Rick studied Amy for a minute. “Tell you what,” he said finally. “If we’re gonna do a proper test, we shouldn’t be sitting here face to face. People can read so much from each other’s expressions.” He gestured toward the boulder-studded lawn outside the cafeteria doors. “I’ll go sit down where you can’t see me.”

“Good idea,” said Amy. “And then pour the carbon into your hand and lick it up. It tastes like burnt toast.”

Amy smiled, watching Rick walk across the cafeteria. He was so cute and nice. If only he’d ask her out. Well, with any luck, while they were linked, she could reach into his mind and implant an obsessive loop centering around her. That was the real reason she’d chosen Rick as her partner for this mindlink session, which was, if the truth be told, her tenth peer-to-peer test.

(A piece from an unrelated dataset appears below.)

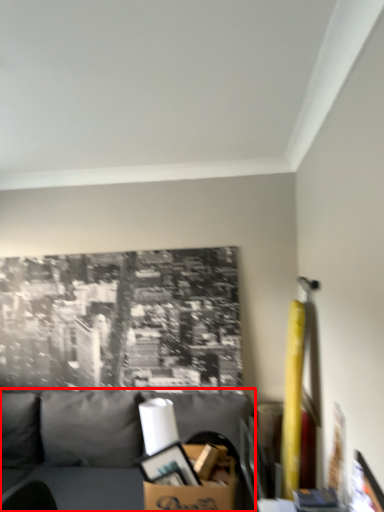
Question: In this image, where is studio couch (annotated by the red box) located relative to cardboard box?

Choices:
 (A) right
 (B) left

Answer: (B)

She dumped the black dust into her hand and licked. Her theory and her tests showed that the mindlink effect always began in the first second after ingestion—there was no need to wait for the body’s metabolism to transport the carbon to the brain. This in itself was a surprising result, indicating that a person’s mind was somehow distributed throughout the body, rather than sealed up inside the skull.

She closed her eyes and reached out for Rick. She’d enchant him and they’d become lovers. But, damn it, the mind at the other end of the link wasn’t Rick’s. No, the mind she’d linked to was inhuman: dense, taciturn, crystalline, serene, beautiful—

“Having fun yet?” It was Rick, standing across the table, not looking all that friendly.

“What— ” began Amy.

“I dumped your powder on a boulder. You’re too weird for me. I gotta go.”

Amy walked slowly out the patio doors to look at the friendly gray lump of granite. How nice to know that a rock had a mind. The world was cozier than she’d ever realized. She’d be okay without Rick. She had friends everywhere.